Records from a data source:
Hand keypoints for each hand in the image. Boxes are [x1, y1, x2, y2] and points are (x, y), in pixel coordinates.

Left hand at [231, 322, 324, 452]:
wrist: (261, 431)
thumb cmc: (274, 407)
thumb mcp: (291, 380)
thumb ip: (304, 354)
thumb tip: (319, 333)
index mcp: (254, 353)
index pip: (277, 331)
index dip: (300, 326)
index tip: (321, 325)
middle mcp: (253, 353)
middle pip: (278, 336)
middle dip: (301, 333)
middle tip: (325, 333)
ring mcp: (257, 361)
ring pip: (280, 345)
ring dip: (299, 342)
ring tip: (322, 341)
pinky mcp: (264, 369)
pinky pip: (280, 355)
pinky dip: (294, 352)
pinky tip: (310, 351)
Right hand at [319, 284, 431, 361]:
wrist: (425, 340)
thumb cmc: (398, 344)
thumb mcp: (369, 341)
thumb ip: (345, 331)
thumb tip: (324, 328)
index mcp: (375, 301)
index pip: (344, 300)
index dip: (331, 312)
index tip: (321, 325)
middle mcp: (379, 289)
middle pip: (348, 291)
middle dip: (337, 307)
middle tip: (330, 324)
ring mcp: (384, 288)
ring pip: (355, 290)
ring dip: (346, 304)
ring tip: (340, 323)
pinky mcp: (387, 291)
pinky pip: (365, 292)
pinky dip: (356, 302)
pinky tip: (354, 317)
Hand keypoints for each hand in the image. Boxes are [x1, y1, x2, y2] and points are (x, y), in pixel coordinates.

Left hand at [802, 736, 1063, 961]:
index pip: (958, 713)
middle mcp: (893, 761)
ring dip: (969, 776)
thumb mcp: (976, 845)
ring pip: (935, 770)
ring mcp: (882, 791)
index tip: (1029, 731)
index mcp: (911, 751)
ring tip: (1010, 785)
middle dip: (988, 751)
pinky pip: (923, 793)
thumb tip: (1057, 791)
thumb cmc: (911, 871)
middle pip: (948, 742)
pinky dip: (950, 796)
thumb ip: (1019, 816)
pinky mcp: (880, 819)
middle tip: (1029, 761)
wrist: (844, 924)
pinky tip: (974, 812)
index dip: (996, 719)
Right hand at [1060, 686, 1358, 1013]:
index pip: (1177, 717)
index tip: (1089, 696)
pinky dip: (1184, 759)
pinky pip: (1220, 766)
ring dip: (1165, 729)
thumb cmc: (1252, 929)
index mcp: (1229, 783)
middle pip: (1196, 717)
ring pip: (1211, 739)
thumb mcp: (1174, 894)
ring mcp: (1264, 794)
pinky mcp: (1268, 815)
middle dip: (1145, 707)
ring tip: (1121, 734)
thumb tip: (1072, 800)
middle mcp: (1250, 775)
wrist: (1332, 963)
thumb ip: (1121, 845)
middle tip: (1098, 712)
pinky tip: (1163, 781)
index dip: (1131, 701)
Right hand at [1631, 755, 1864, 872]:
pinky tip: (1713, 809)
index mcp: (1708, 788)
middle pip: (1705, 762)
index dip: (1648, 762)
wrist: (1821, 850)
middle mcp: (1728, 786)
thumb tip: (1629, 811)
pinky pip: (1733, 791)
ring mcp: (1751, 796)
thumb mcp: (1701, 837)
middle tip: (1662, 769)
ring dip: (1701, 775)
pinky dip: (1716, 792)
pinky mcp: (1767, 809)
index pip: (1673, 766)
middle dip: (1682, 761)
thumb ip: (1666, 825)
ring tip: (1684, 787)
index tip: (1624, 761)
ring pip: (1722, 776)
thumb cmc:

● **PROBLEM DESCRIPTION**: Above are some records. Count the lines among them with the word "Right", and answer with the number only.

● **OUTPUT BELOW**: 3